1704959190 At Boeing Finances vs Engineers

At Boeing: Finances vs. Engineers

The Alaska Airlines Boeing 737 MAX 9 at Portland International Airport, Oregon, January 8, 2024. The Alaska Airlines Boeing 737 MAX 9 at Portland International Airport (Oregon), January 8, 2024. MATHIEU LEWIS-ROLLAND / AFP

After averting the disaster on board an Alaska Airlines Boeing 737 MAX 9, whose fuselage was partially torn off, the American aircraft manufacturer's CEO David Calhoun made amends to the assembled Boeing executives on Friday, January 5, Tuesday, January 9 January, urged: “We will address this first by admitting our mistake,” he said, adding that airlines were “deeply shocked” but would maintain their “confidence in.” [eux] all “.
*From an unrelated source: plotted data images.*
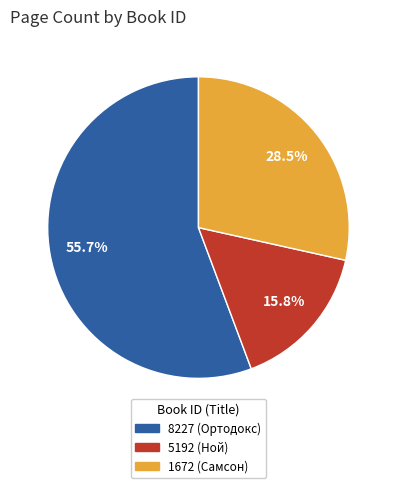

To the nearest percent, what is the average slice percentage?

33%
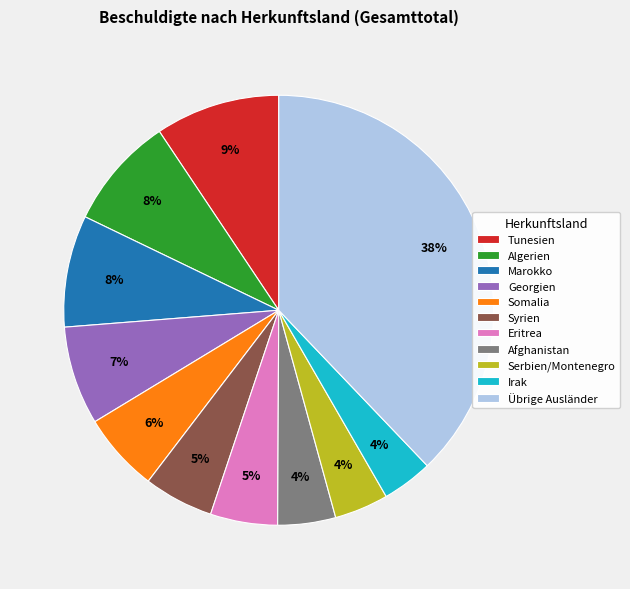

What percentage is the Georgien slice, to the nearest percent?

7%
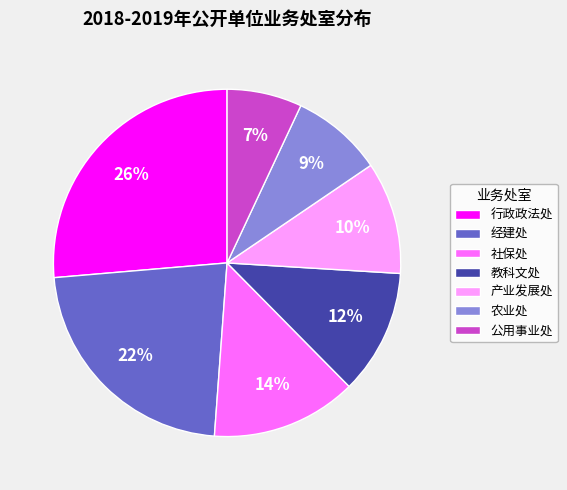

The 经建处 slice represents 12% of the pie. True or false?

False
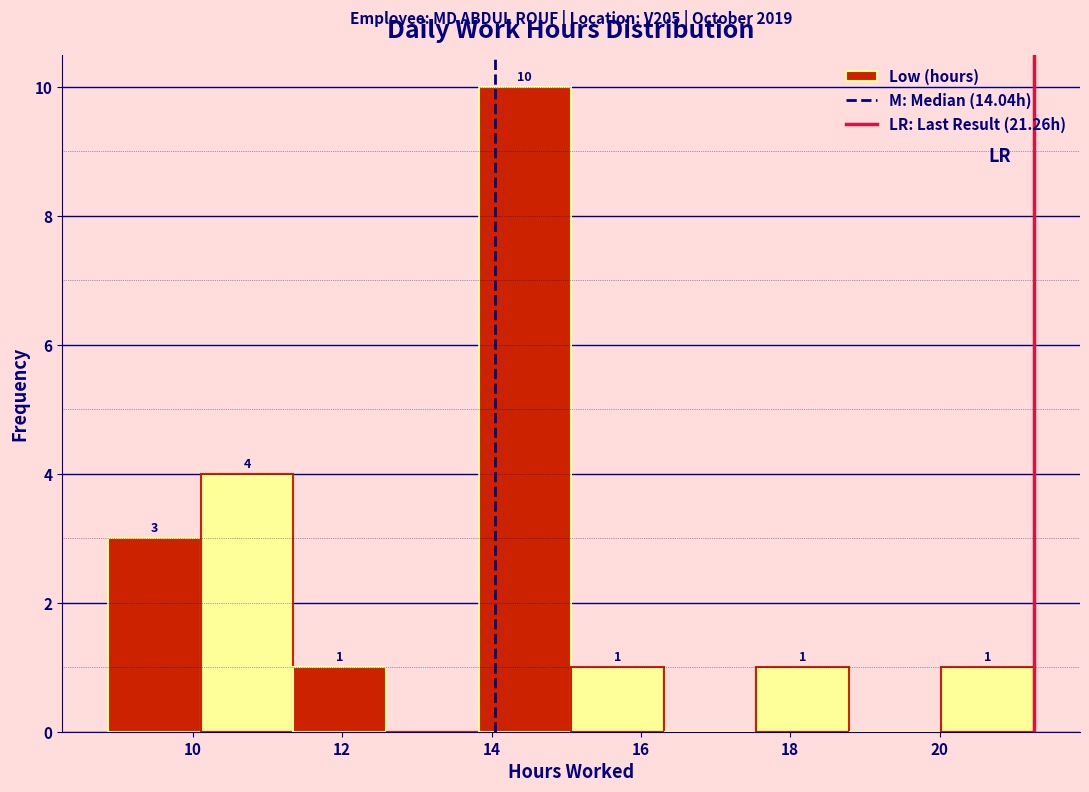

Which range on the x-axis has the tallest bar?

13.8 to 15.0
Also Read: Inspections on Boeing 737 MAX Planes Show Loose Equipment on Alaska Airlines and United Planes

Really ? After inspections of other equipment revealed that the screws in the part blocking the space reserved for a possible additional emergency door were not properly tightened? After the disaster of two 737 MAXs in 2018 (Lion Air, Indonesia, 189 deaths) and 2019 (Ethiopian Airlines, 157 deaths), which revealed design flaws and a desire to conceal themselves from American regulators?

We can argue, as some financial analysts do, that this is a quality control issue that can be quickly overcome. In reality, trust in Boeing is broken. “They went back five years. Calhoun has to do something drastic to get out of this. “This is a company that values ​​profits over safety,” charged Paul Argenti, a professor of corporate communications at Dartmouth University (New Hampshire), on CNBC on January 9.

Austerity policy

In fact, Mr. Calhoun and the Boeing teams' software is in question. The boss is a student of Jack Welch (1935-2020), who as director of General Electric from 1981 to 2001 made the company the most powerful company in the world while placing profitability at the forefront. The conglomerate collapsed and was eventually dismantled, while Jack Welch was accused of killing American industrial capitalism. His heirs, including Mr. Calhoun, are accused today of killing Boeing, a giant of civil and military aviation. Too big to fall, it might have failed had it not been strategic and saved by the advantageous refinancing of the “Covid years”.

It all goes back to the change in corporate culture at the turn of the century, with the rise of Airbus, which the company had never taken seriously, and the race for money. As journalist Peter Robison explains in his book Flying Blind, Anchor Books, 2021, the company's slogan of “collaborating” has become “more for less.” Boeing has evolved from a culture of engineers to a culture of financiers and salespeople. Despite its setbacks, it is worth more than Airbus on the stock market.